# Request:
Whenever the word "ценами" turns up in a line of the data below, copy that line.

# Given information:
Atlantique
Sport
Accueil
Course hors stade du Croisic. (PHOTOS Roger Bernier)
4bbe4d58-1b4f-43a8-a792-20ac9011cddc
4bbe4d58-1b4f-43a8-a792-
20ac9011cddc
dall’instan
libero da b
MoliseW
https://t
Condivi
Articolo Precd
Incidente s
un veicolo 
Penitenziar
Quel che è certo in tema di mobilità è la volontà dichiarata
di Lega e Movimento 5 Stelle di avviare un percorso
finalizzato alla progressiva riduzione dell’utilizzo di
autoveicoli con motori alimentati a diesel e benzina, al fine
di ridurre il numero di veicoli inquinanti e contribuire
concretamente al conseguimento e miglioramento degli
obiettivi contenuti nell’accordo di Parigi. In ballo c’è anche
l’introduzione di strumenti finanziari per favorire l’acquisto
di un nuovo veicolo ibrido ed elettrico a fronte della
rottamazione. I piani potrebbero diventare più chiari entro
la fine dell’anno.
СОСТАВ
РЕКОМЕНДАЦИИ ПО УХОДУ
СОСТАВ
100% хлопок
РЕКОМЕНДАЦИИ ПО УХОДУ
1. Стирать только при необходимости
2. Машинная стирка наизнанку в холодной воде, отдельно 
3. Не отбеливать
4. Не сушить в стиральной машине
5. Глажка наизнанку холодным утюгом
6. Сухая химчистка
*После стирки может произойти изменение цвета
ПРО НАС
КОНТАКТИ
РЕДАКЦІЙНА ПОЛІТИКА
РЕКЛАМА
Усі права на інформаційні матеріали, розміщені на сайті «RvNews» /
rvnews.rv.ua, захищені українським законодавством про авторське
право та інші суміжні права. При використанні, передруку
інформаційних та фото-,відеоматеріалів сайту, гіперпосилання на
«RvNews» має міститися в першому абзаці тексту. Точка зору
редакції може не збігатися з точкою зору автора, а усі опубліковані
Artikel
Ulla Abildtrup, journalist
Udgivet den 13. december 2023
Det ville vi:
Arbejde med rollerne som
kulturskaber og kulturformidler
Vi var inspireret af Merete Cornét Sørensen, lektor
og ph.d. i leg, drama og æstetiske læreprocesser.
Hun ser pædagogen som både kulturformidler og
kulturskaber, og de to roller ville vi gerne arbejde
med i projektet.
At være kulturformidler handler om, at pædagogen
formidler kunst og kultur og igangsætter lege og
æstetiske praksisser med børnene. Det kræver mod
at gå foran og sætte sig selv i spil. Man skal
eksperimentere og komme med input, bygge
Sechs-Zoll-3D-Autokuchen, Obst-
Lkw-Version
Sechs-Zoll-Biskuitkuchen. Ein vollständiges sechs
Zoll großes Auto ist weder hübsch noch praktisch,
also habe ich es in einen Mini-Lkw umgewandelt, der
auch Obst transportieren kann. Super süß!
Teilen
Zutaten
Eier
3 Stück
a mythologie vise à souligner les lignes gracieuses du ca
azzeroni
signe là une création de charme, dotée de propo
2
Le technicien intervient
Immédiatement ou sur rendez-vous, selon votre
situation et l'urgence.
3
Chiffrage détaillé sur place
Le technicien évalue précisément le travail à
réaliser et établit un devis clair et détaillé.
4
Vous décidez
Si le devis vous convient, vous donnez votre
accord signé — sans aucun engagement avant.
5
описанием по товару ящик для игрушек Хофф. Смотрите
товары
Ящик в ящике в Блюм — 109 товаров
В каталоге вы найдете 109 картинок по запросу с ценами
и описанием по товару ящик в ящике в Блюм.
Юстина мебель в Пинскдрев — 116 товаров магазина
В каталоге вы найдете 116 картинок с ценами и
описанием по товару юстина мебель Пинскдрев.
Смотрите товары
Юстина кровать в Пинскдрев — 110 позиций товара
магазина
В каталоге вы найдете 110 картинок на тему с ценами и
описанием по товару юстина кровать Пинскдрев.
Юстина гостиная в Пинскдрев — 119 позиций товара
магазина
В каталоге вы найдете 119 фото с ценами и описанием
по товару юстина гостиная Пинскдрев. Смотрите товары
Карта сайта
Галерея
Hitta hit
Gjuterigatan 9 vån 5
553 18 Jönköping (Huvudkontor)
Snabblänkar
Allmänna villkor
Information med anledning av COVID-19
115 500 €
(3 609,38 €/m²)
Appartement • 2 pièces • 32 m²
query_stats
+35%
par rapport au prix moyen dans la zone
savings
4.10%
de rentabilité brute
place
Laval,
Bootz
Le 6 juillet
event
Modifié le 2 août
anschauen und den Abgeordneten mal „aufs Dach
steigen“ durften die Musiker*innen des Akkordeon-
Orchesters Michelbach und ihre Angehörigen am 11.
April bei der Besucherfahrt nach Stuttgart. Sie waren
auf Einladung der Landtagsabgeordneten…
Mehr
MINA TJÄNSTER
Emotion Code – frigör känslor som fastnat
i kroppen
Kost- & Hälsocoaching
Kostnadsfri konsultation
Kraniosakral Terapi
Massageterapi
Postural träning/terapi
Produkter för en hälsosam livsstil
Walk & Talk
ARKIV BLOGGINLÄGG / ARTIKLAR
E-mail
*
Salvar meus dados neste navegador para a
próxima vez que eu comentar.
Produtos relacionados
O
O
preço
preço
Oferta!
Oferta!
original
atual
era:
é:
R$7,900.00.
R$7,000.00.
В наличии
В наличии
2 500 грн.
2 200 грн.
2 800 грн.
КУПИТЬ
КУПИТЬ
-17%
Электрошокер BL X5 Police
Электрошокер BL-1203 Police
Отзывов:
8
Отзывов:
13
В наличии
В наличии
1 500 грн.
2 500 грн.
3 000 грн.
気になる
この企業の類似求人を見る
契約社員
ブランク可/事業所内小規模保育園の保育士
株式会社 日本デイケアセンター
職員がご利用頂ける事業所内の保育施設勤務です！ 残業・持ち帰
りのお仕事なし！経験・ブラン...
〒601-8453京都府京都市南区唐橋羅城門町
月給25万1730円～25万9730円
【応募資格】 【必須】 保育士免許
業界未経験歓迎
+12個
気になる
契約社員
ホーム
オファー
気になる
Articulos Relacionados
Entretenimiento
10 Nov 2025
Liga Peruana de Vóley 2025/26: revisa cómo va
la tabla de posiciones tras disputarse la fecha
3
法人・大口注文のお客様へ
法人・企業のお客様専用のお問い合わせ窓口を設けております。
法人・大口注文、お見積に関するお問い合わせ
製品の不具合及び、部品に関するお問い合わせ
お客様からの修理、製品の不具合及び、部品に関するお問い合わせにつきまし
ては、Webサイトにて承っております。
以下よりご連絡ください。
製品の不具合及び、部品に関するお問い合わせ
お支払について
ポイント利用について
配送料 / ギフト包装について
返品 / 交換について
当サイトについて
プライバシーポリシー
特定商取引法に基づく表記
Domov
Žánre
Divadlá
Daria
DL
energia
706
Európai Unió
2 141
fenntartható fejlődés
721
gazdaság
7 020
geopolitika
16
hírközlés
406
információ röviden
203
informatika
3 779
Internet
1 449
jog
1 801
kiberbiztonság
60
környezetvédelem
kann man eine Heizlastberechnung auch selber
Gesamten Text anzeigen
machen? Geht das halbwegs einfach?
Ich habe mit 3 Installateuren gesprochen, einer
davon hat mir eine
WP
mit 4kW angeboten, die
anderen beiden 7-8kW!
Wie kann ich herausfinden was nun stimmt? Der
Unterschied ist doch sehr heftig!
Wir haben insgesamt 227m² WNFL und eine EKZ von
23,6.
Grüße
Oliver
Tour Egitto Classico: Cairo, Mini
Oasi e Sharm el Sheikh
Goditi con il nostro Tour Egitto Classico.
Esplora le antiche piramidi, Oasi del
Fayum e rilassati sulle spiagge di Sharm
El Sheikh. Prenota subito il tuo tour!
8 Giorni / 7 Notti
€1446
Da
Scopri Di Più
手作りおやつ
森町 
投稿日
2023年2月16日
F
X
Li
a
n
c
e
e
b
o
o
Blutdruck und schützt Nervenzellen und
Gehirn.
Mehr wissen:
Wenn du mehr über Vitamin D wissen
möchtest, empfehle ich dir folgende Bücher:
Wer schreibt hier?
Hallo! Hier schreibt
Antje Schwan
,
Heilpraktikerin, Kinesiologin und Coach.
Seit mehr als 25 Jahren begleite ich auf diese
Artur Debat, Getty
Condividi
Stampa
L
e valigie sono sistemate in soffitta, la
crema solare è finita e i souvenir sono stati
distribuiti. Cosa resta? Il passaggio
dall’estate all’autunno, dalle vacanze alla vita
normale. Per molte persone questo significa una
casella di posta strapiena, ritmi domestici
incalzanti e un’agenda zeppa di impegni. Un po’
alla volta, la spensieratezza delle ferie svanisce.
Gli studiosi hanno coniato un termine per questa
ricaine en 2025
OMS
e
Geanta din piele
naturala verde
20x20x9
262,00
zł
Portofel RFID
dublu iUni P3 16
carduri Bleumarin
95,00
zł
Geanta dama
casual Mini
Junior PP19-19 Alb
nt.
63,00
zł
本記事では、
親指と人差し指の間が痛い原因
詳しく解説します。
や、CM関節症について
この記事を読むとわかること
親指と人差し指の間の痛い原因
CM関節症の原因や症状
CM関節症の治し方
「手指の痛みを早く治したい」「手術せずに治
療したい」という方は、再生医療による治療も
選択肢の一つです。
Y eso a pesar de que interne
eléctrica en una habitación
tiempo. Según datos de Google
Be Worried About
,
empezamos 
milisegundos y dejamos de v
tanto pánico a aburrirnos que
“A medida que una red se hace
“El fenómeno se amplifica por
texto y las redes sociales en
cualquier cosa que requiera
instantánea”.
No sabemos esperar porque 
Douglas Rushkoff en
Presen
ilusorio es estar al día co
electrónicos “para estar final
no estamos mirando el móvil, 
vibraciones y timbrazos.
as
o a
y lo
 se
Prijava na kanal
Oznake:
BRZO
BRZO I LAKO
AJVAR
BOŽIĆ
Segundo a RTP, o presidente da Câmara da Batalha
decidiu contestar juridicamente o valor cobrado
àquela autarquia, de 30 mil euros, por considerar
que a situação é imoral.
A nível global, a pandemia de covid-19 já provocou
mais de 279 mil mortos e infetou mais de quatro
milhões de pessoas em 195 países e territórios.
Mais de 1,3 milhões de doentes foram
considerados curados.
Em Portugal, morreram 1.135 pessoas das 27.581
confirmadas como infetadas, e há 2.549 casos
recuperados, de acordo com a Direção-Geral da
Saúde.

# Answer box:
В каталоге вы найдете 109 картинок по запросу с ценами
В каталоге вы найдете 116 картинок с ценами и
В каталоге вы найдете 110 картинок на тему с ценами и
В каталоге вы найдете 119 фото с ценами и описанием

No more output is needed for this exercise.